>> BEGIN Exercise inputs

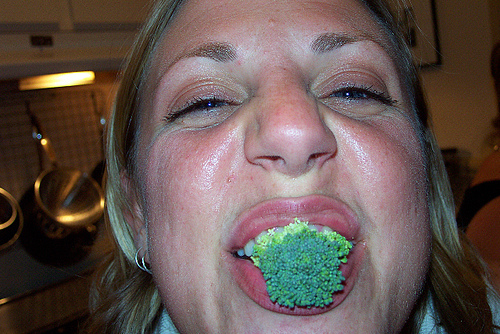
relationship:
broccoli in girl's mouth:
[248, 218, 353, 309] [224, 195, 370, 319]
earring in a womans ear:
[113, 238, 156, 271] [115, 164, 146, 311]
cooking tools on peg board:
[5, 89, 110, 276] [0, 87, 114, 167]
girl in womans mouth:
[103, 0, 458, 332] [213, 193, 380, 323]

>> END Exercise inputs

Exercise requirements - Reproduce every line above word for word, but leave the picture out of your answer.

In response -
relationship:
broccoli in girl's mouth:
[248, 218, 353, 309] [224, 195, 370, 319]
earring in a womans ear:
[113, 238, 156, 271] [115, 164, 146, 311]
cooking tools on peg board:
[5, 89, 110, 276] [0, 87, 114, 167]
girl in womans mouth:
[103, 0, 458, 332] [213, 193, 380, 323]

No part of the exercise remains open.